**Exercise objective**: Pull each line holding the word "teapot" from the data.

- - -

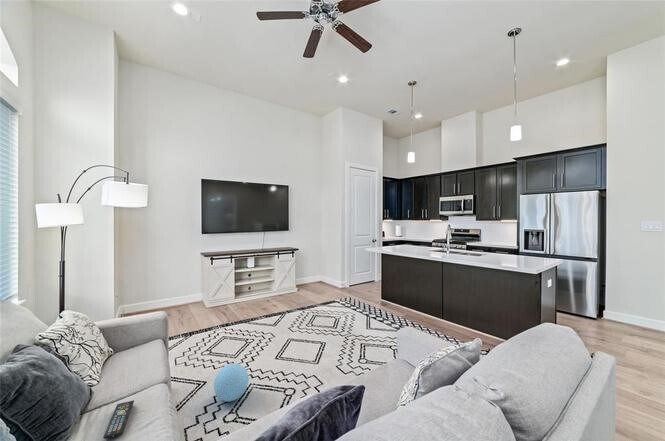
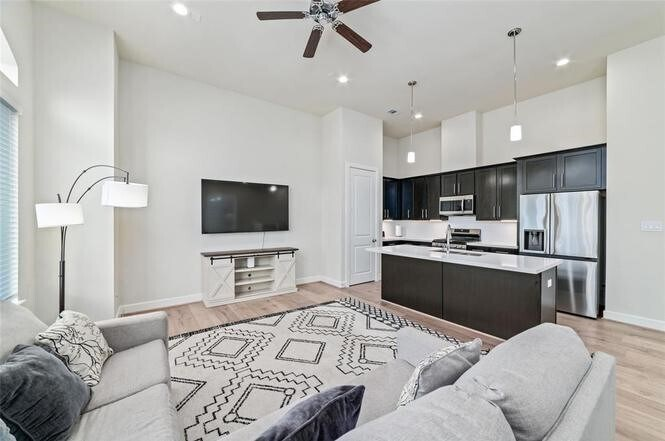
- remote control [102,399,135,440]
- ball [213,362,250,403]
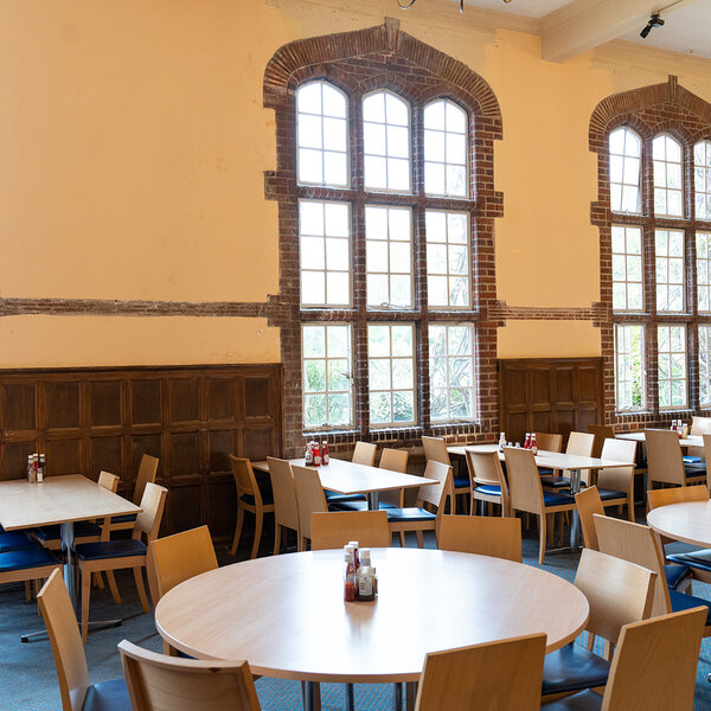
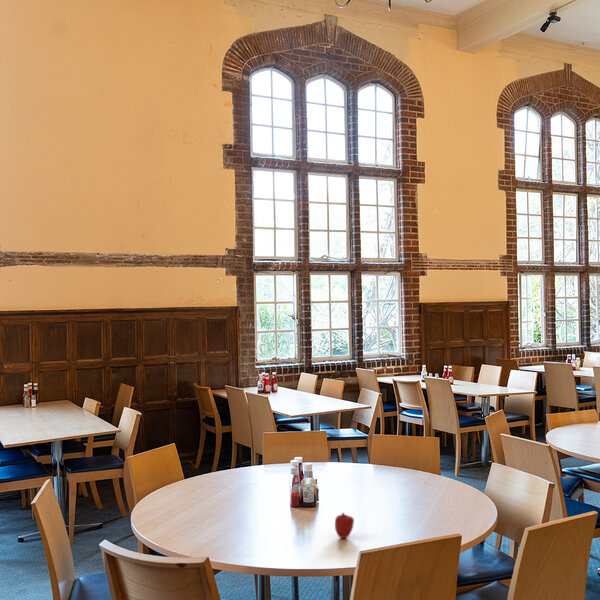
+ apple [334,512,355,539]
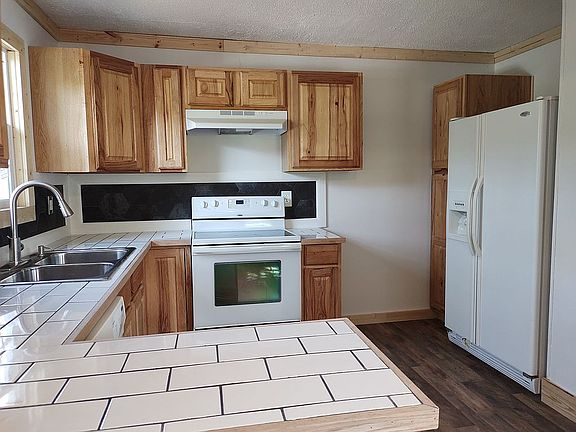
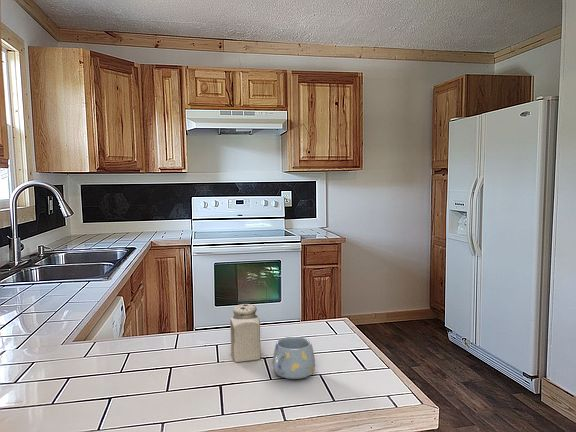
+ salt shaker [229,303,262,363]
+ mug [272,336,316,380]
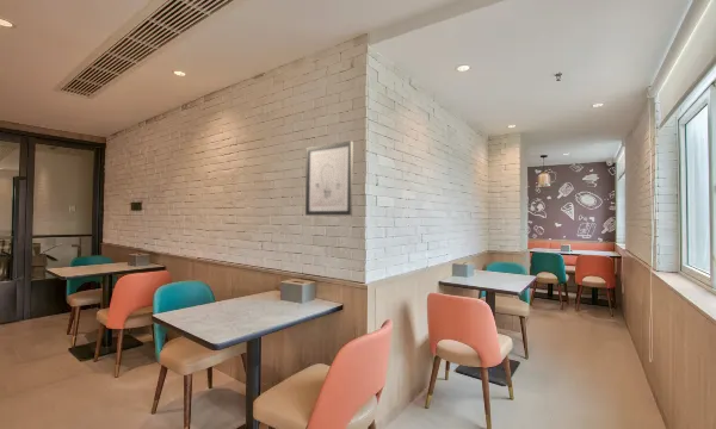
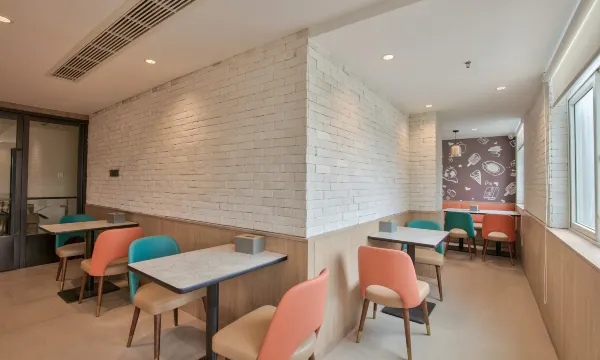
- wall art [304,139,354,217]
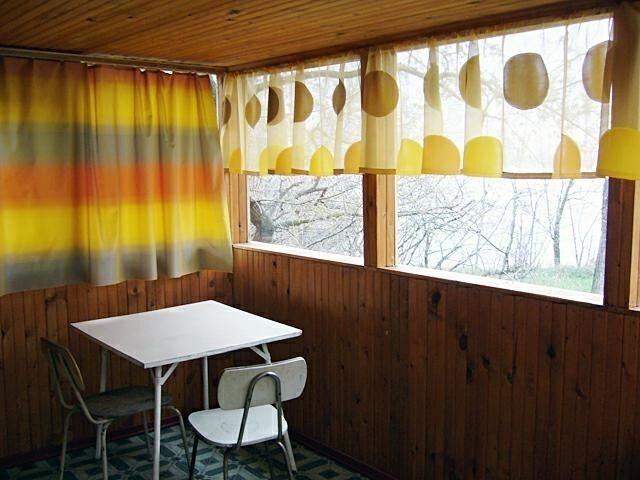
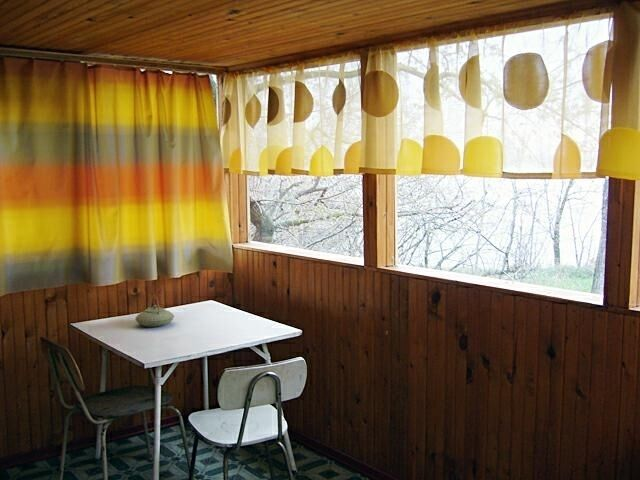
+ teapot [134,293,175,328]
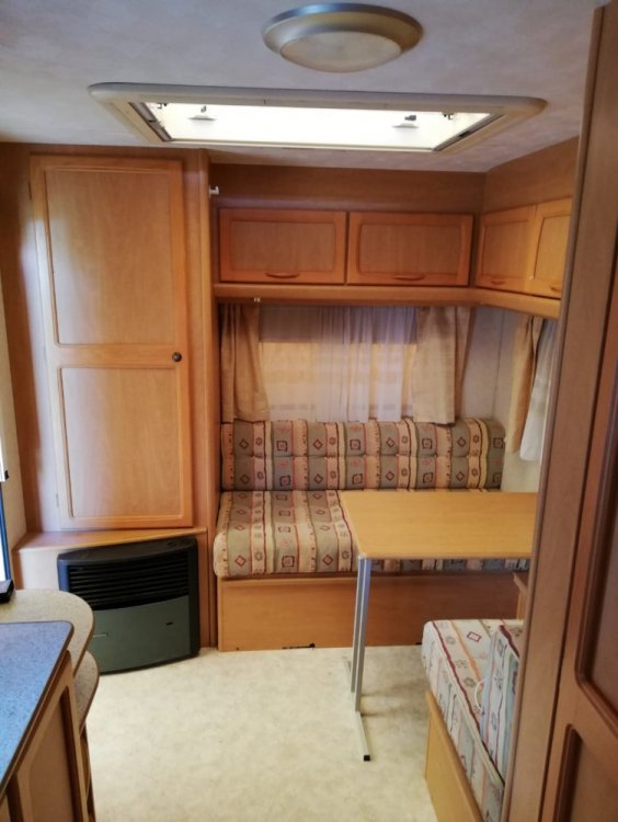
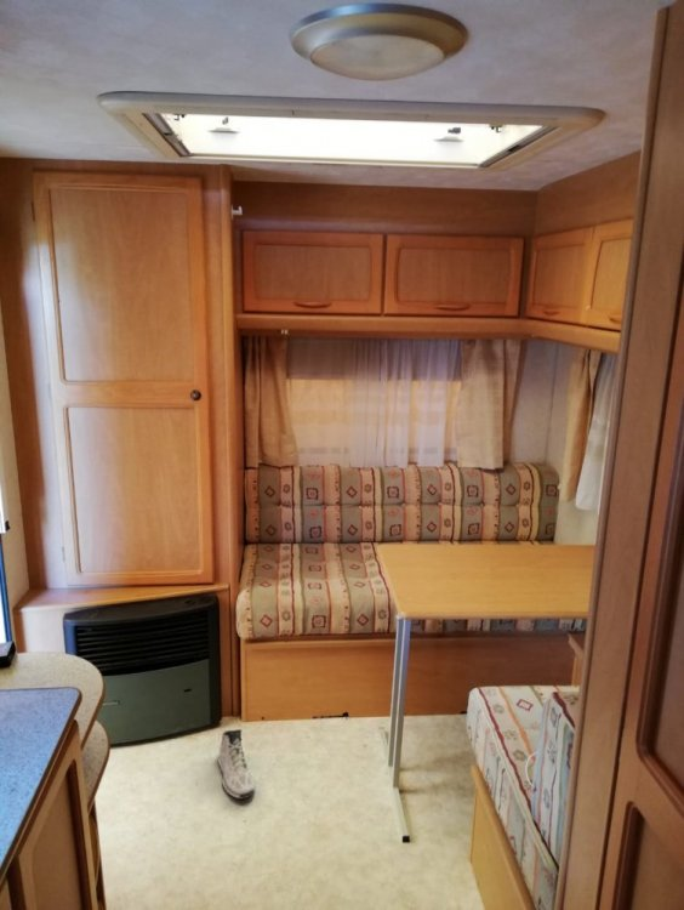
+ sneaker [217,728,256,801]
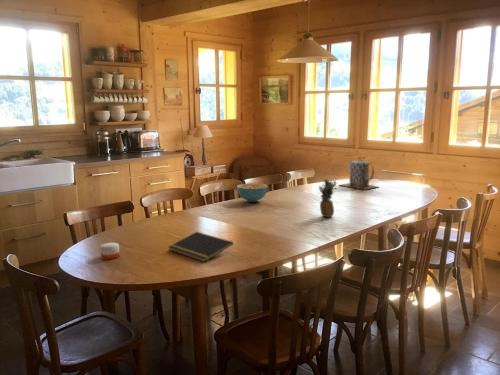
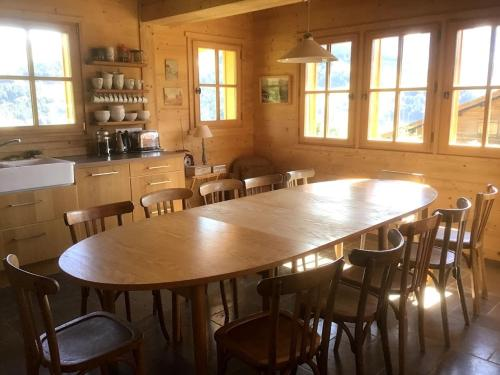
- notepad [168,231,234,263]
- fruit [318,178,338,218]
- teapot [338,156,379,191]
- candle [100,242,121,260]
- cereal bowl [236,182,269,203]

- - -

**Reply**:
+ teapot [134,293,175,328]
- teapot [338,156,379,191]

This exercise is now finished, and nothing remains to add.